Hello,
I am using a Mistral 7B Instruct v3 model to classify text documents. The output of the model takes the form of multi-token class labels. Currently, I am deploying the model using AWS LMI containers powered by DJL and using the djl_python.lmi_vllm.vllm_async_service entrypoint, which runs blazing fast and returns top-K log probabilities (if requested).
I am interested in extracting the log probabilities for the class labels, as the top K (where K is set to the number of classes) may be associated with tokens different that the ones associated with class labels.
What would be the best approach to do this?
I am thinking about the following solutions, but require some expertize as evidenced by the associated questions:
- Set task = classification. This should produce an array of scores for each class.
Will this approach invoke a different entry point than djl_python.lmi_vllm.vllm_async_service? Are class probabilities accounting for the multi-token structure of the label? (i.e. is there some sort of aggregation performed across the tokens of the class?)
- Create a mapping that links multi-token class labels to single-token labels. Retrain the model with these single-token classes and request top K probabilities from the inference server while setting vLLM
allowed_token_ids
to the set of single token class labels. Then write acustom_output_formatter
function that maps single label tokens to their original multi-token equivalent.
In this case, the probability for the predicted single-token label would not require aggregation across other tokens (as in the multi-token label case). As allowed_token_ids forces the model output to use only the specified list of tokens, when requesting top K (with K being the number of classes), we should get the desired output. Is there a better approach or something missing?
Thank you for looking into this!

**DATASET CONTENT:**
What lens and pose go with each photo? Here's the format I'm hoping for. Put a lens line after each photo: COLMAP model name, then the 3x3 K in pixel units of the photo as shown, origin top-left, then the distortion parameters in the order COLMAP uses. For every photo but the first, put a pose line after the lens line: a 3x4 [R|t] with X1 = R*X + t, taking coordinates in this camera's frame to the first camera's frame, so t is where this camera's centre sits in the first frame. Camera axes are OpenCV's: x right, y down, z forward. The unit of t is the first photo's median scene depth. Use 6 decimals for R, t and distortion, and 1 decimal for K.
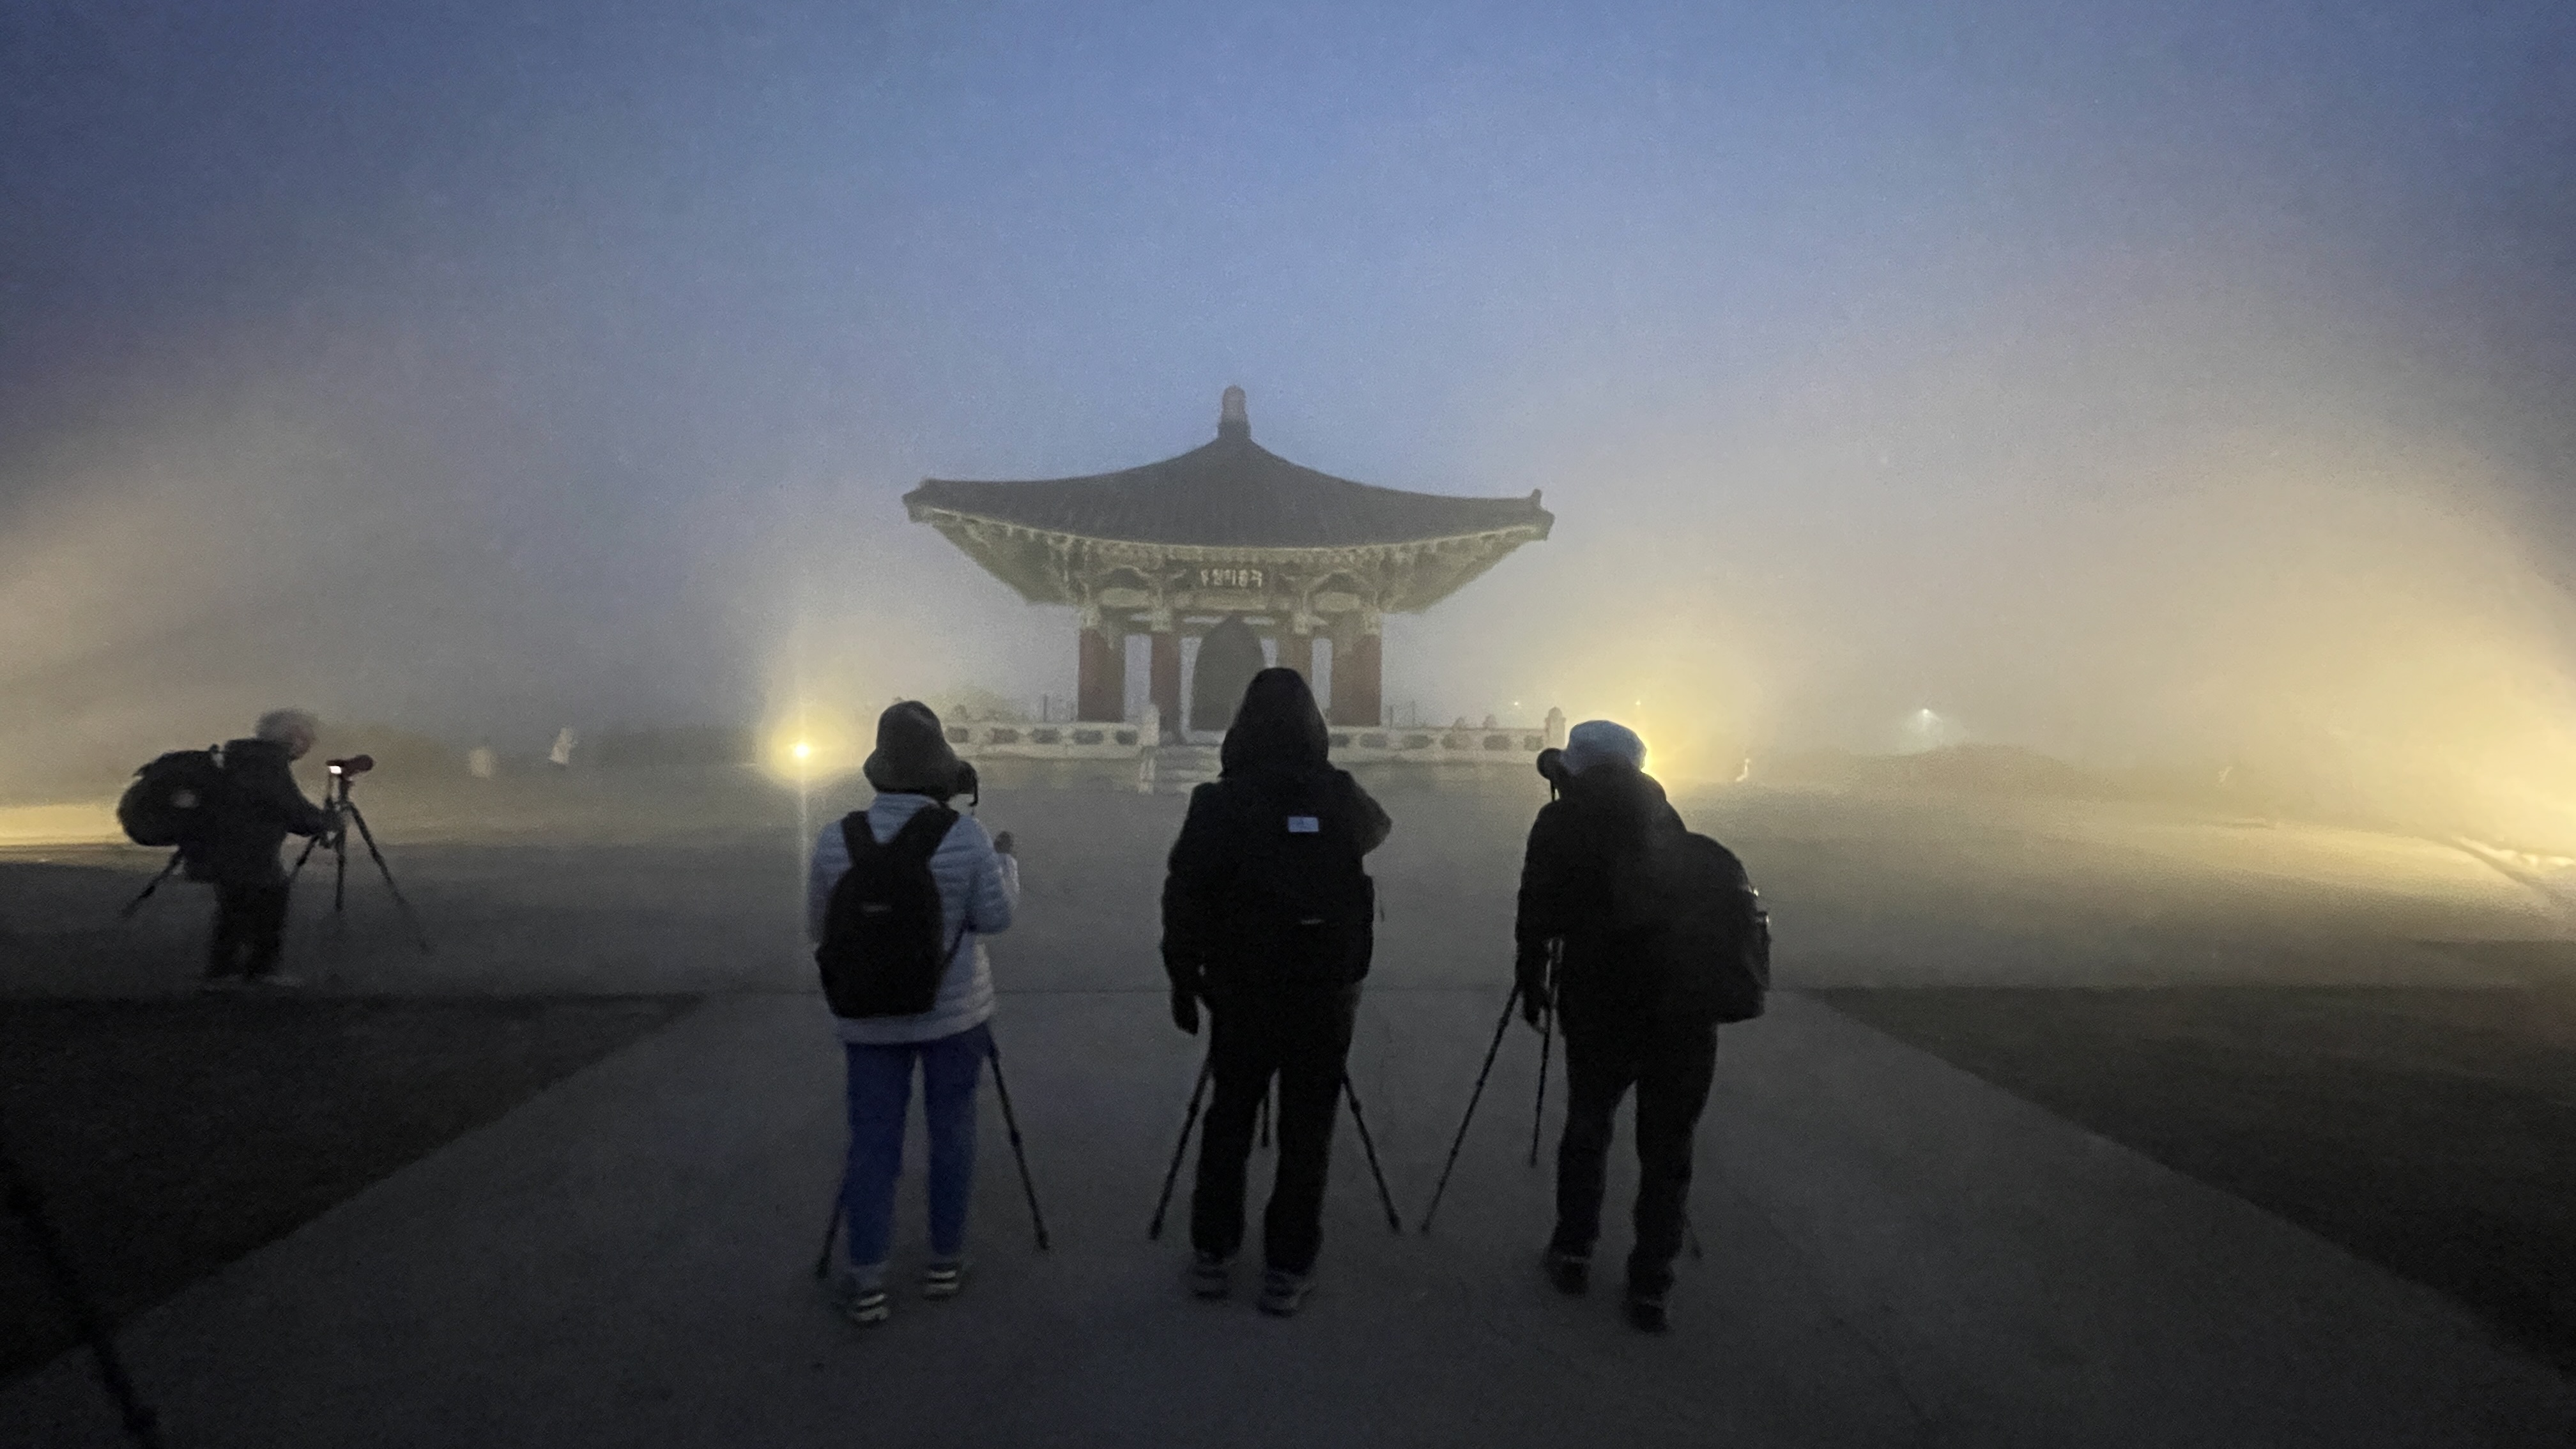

**WHAT YOU NEED TO DO:**
a. Summarize the post in two sentences.
b. In the post, which entrypoint is used to deploy the model?
The lines are separate from the post and unrelated to it.

**ANSWERS FOR THIS EXERCISE:**
a. The author uses a Mistral 7B Instruct v3 model, deployed with AWS LMI containers and the djl_python.lmi_vllm.vllm_async_service entrypoint, to classify text documents into multi-token class labels, and wants the log probabilities for those labels, because the top-K results may belong to other tokens. Two options are weighed: setting task = classification to get per-class scores, or retraining on single-token labels and restricting output with vLLM allowed_token_ids before mapping the results back to the original multi-token labels.

b. djl_python.lmi_vllm.vllm_async_service